Task instructions
Read the data, and whenever a line holds the word "Owned", report that line.

___ Dataset records

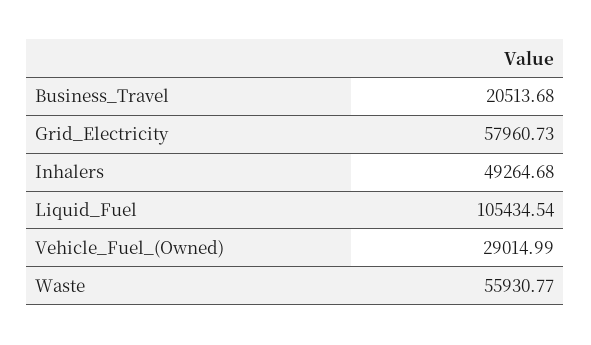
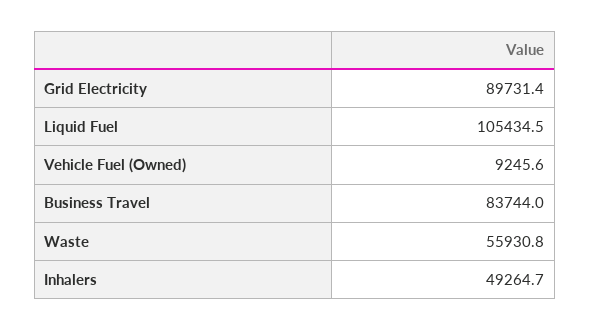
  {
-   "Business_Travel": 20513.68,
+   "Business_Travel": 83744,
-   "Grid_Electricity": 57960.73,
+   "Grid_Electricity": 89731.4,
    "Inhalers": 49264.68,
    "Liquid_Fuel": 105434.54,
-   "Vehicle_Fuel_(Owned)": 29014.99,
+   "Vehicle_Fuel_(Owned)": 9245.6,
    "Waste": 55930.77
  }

______
___ Dataset records

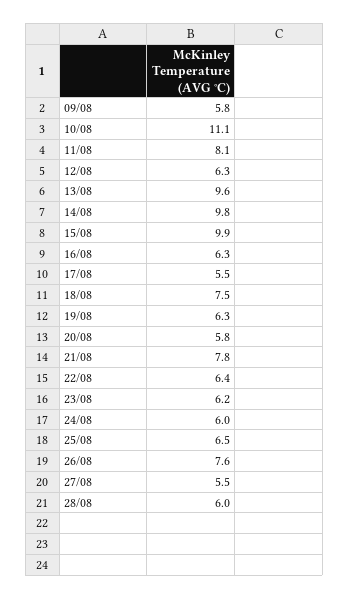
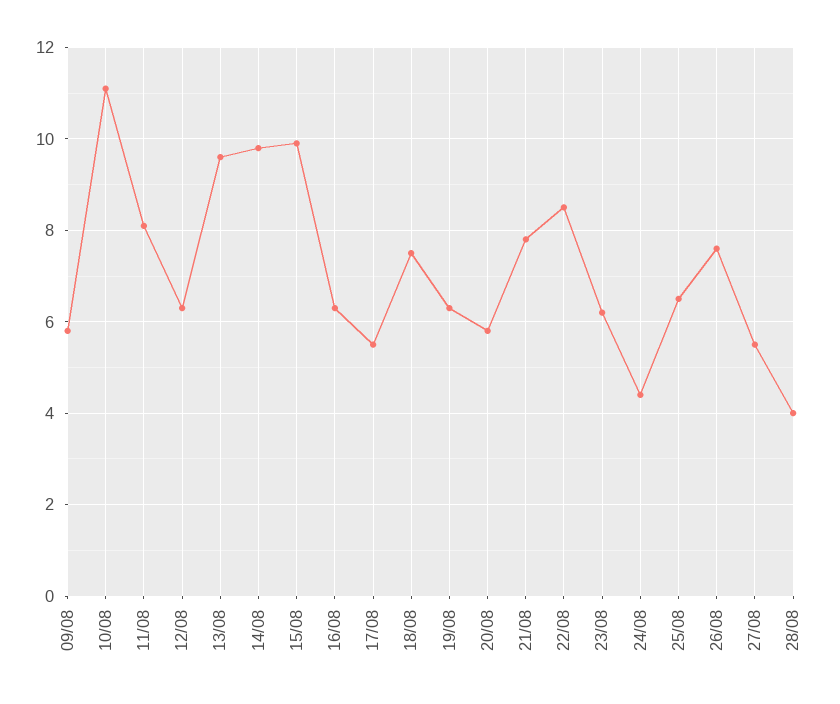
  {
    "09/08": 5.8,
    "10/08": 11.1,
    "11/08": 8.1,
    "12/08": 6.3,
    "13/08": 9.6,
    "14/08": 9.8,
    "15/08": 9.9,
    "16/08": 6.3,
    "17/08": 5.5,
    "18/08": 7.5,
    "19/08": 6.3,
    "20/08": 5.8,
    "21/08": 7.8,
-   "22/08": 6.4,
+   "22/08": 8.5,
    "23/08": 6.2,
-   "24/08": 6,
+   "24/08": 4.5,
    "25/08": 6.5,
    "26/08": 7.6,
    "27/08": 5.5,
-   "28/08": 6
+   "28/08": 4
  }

______

Expected output
-   "Vehicle_Fuel_(Owned)": 29014.99,
+   "Vehicle_Fuel_(Owned)": 9245.6,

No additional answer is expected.